* Task description
Copy out the entire listing precisely.
··· Data for the task
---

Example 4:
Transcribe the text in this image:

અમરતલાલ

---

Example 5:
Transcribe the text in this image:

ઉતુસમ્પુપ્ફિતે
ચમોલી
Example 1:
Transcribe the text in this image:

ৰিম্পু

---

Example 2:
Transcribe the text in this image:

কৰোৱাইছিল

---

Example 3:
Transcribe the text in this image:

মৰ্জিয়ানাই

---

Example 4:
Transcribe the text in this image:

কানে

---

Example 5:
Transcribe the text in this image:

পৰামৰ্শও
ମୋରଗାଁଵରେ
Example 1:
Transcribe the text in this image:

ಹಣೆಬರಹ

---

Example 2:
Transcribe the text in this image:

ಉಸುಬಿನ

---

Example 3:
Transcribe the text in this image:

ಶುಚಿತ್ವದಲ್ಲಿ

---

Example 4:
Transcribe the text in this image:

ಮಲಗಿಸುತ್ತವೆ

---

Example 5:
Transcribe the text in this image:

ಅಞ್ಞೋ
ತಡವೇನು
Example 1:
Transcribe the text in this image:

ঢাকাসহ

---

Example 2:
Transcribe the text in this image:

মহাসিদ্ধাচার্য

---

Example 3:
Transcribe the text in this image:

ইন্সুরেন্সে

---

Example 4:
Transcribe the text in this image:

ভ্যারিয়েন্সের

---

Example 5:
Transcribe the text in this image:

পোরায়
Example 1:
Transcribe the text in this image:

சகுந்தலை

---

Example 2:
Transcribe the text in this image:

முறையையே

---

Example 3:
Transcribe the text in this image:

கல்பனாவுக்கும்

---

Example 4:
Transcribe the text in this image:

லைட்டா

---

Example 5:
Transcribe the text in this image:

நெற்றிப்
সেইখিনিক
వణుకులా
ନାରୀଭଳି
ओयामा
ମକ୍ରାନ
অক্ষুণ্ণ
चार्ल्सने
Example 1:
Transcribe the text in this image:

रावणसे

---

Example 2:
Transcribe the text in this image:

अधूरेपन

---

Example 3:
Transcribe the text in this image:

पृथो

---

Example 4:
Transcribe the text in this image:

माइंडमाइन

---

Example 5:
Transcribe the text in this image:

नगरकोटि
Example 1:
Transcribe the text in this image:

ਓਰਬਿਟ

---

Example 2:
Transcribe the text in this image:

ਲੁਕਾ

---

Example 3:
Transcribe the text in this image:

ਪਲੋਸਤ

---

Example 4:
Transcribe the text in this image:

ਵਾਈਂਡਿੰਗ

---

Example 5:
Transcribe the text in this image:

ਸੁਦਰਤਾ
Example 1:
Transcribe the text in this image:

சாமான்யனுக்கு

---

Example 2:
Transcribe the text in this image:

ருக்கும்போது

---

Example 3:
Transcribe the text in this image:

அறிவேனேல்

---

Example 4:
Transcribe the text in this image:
······
* Reply
---

Example 4:
Transcribe the text in this image:

અમરતલાલ

---

Example 5:
Transcribe the text in this image:

ઉતુસમ્પુપ્ફિતે
ચમોલી
Example 1:
Transcribe the text in this image:

ৰিম্পু

---

Example 2:
Transcribe the text in this image:

কৰোৱাইছিল

---

Example 3:
Transcribe the text in this image:

মৰ্জিয়ানাই

---

Example 4:
Transcribe the text in this image:

কানে

---

Example 5:
Transcribe the text in this image:

পৰামৰ্শও
ମୋରଗାଁଵରେ
Example 1:
Transcribe the text in this image:

ಹಣೆಬರಹ

---

Example 2:
Transcribe the text in this image:

ಉಸುಬಿನ

---

Example 3:
Transcribe the text in this image:

ಶುಚಿತ್ವದಲ್ಲಿ

---

Example 4:
Transcribe the text in this image:

ಮಲಗಿಸುತ್ತವೆ

---

Example 5:
Transcribe the text in this image:

ಅಞ್ಞೋ
ತಡವೇನು
Example 1:
Transcribe the text in this image:

ঢাকাসহ

---

Example 2:
Transcribe the text in this image:

মহাসিদ্ধাচার্য

---

Example 3:
Transcribe the text in this image:

ইন্সুরেন্সে

---

Example 4:
Transcribe the text in this image:

ভ্যারিয়েন্সের

---

Example 5:
Transcribe the text in this image:

পোরায়
Example 1:
Transcribe the text in this image:

சகுந்தலை

---

Example 2:
Transcribe the text in this image:

முறையையே

---

Example 3:
Transcribe the text in this image:

கல்பனாவுக்கும்

---

Example 4:
Transcribe the text in this image:

லைட்டா

---

Example 5:
Transcribe the text in this image:

நெற்றிப்
সেইখিনিক
వణుకులా
ନାରୀଭଳି
ओयामा
ମକ୍ରାନ
অক্ষুণ্ণ
चार्ल्सने
Example 1:
Transcribe the text in this image:

रावणसे

---

Example 2:
Transcribe the text in this image:

अधूरेपन

---

Example 3:
Transcribe the text in this image:

पृथो

---

Example 4:
Transcribe the text in this image:

माइंडमाइन

---

Example 5:
Transcribe the text in this image:

नगरकोटि
Example 1:
Transcribe the text in this image:

ਓਰਬਿਟ

---

Example 2:
Transcribe the text in this image:

ਲੁਕਾ

---

Example 3:
Transcribe the text in this image:

ਪਲੋਸਤ

---

Example 4:
Transcribe the text in this image:

ਵਾਈਂਡਿੰਗ

---

Example 5:
Transcribe the text in this image:

ਸੁਦਰਤਾ
Example 1:
Transcribe the text in this image:

சாமான்யனுக்கு

---

Example 2:
Transcribe the text in this image:

ருக்கும்போது

---

Example 3:
Transcribe the text in this image:

அறிவேனேல்

---

Example 4:
Transcribe the text in this image:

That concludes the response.